Part of this approach might include telehealth, mHealth News reports, with capabilities that could enable providers to monitor their patients at home. According to Kryptiq, the majority of respondents (76 percent) in its survey said they would organize and structure their services so they are better able to meet chronic care management program requirements within the next six months.

"When the implementation horizon was stretched to 12 months, 92 percent stated they intend to deliver reimbursable CCM services to eligible Medicare beneficiaries," the survey authors noted.

"The survey results provide additional evidence that the transition from volume to value is underway," Cynthia Burghard, research director at IDC Health Insights, said in a statement.

"For the first time, the Department of Health and Human Services has developed a timetable with specific milestones and thresholds detailing Medicare's shift toward new value-based payment models. The CCM program serves as an extension of health policy and complements ongoing changes to provider reimbursement."

As has been the case when making preparations for such programs and how to manage them, the majority of providers "intend" to pursue Medicare's chronic care management program, but many (43 percent) do not believe they currently have the required staff or resources to effectively implement, and another 26 percent of respondents said they are currently focused on other competing health IT initiatives. About 15 percent are concerned that they do not have the right mix of technology in place.

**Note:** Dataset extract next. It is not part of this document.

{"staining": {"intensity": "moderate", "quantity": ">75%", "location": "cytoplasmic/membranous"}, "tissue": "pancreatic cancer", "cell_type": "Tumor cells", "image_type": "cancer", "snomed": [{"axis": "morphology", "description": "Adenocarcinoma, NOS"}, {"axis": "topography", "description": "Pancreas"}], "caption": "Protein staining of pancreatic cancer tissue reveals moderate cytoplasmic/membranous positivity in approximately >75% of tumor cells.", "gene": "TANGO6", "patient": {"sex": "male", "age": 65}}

"It can be tough to hear that your EHR implementation, the result of much organizational blood, sweat and tears, is inadequate for emerging models of value-based care, such as chronic care management," said Malcolm Costello, general manager of population health at Kryptiq. "Fortunately, many providers are already extending their staff into care coordination activities in pursuit of other value-based initiatives, such as pay-for-performance or patient-centered medical home."

According to mHealth News, the Kryptiq survey highlights providers' willingness to move beyond episodic care and adopt a health management plan for chronic care patients that focuses on value-based care: "mHealth advocates have long argued that chronic care management should be continuous, enabling providers to communicate with those patients (and vice versa) at any time and place to ensure that care plans are being followed and health issues are addressed before they become serious."

Kryptiq's "CCM Provider Readiness Survey" took place during a webcast in January. The survey consolidates the feedback of nearly 200 webcast attendees drawn from independent practices, integrated delivery systems and clinically integrated network organizations throughout the United States.